Oh yes.  They were as good as I remembered.  And this would be a perfect appetizer if you are having folks over.  I know it was the perfect light dinner for the two of us to catch up.

Here’s how you do it.

Roasted Grapes with Rosemary, Thyme & Garlic
Heat the oven to 375 degrees – I used my convection roast setting, but it’s not necessary

  • 1  big bunch of grapes, removed from the stems, washed and dried. We used a mixture of seedless red and green.  We preferred the red, but the green were awesome, too. 
  • 1 stem fresh rosemary
  • 1or two large stem fresh thyme
  • 1 clove of garlic
  • A couple glugs of olive oil - seriously, I don't know how much.  Just coat the grapes and be done with it. 
  • Big pinch of kosher salt
  • Bunch of grinds of pepper – I used a pepper mix I got in Barcelona last winter.  Red, black, green and even some allspice thrown in.  But plain black pepper would be just fine.

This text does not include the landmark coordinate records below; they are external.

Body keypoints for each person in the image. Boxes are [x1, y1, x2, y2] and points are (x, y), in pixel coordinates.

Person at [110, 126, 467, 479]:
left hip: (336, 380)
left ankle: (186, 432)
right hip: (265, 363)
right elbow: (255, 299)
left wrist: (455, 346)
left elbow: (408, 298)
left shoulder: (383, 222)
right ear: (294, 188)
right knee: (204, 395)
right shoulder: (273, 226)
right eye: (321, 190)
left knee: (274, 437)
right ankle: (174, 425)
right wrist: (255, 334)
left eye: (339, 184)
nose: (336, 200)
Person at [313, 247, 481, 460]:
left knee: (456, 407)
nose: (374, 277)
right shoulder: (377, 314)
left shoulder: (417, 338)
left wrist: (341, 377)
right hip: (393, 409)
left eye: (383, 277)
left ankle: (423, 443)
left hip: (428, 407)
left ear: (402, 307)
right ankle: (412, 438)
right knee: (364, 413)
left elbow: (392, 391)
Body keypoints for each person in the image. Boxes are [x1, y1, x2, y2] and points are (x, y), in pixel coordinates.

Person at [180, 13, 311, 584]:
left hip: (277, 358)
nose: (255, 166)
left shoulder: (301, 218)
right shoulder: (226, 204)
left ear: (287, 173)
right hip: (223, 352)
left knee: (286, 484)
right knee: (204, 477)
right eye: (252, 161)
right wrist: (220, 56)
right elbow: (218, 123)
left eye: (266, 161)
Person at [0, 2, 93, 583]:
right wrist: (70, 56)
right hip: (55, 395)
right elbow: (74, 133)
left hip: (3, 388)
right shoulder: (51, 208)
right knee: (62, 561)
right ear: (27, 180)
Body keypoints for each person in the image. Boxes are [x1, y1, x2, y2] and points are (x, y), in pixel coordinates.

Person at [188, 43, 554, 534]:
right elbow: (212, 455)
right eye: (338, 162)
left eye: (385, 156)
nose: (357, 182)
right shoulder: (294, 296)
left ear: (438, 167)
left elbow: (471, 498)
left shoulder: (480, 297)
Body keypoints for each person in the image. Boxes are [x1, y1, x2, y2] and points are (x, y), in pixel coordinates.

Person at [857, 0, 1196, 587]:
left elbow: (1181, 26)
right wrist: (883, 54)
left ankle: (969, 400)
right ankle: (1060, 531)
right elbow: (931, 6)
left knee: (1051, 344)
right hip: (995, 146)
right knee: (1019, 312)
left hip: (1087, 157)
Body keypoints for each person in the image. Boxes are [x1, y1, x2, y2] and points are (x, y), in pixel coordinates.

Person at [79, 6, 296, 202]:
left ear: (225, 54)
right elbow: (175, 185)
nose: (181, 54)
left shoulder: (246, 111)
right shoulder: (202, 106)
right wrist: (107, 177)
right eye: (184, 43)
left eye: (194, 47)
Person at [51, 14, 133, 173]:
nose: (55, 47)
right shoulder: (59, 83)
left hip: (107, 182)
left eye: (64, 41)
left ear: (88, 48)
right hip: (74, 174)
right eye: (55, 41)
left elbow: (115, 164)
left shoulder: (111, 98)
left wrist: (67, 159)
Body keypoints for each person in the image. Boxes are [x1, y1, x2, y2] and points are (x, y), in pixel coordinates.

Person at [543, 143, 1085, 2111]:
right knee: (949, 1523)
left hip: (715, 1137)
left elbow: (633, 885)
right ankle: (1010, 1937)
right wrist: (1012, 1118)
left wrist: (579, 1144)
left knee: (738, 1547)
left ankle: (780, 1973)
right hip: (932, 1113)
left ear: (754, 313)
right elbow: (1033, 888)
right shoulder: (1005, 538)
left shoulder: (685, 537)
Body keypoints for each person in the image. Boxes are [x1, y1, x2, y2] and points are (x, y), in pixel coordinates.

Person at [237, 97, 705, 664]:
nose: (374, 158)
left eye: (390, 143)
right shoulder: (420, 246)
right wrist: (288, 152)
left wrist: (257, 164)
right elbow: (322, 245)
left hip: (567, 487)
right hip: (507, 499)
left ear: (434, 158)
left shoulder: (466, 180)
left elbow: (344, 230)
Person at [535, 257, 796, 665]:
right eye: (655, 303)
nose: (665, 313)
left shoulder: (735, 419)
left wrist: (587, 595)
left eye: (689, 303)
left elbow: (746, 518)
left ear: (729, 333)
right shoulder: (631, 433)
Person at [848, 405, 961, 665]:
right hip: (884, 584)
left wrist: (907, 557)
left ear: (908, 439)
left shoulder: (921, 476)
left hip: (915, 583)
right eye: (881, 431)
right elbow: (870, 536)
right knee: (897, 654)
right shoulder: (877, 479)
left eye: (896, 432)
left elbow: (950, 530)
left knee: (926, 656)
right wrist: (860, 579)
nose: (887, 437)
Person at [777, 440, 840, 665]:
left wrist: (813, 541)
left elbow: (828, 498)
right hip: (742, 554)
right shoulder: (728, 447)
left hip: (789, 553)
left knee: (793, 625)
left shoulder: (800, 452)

  • Cheese to serve with the grapes. I'd go with Manchego or other firm, mild cheese.  I didn’t have manchego, so I used a firm queso fresco (also sometimes called queso blanco).  A nice hard goat cheese – like Drunken Goat (you'll find it at Whole Foods and many cheese stores)– would be great too.
  • I'm sure crusty bread would be nice.  We started to have crackers and then decided that the grapes and cheese were perfect on their own.

  • Remove the rosemary and thyme leaves from their stems, and peel the garlic.
  • Mince the rosemary, thyme and garlic to a very very fine dice. 
  • Toss all of the ingredients in a big bowl.
  • Scatter the grapes on a baking sheet, so they are in an even row.
  • Put in the oven. 
  • Set the timer for 15 minutes.
Open a bottle of nice, crisp white wine. Go ahead, have a sip.  Or two.
  •  After 15 minutes, check the grapes.  
  • They should be just about to pop, and some of them will shrink a tad.
  • Remove from the oven.  Let them cool a bit and then enjoy with cheese or as they are.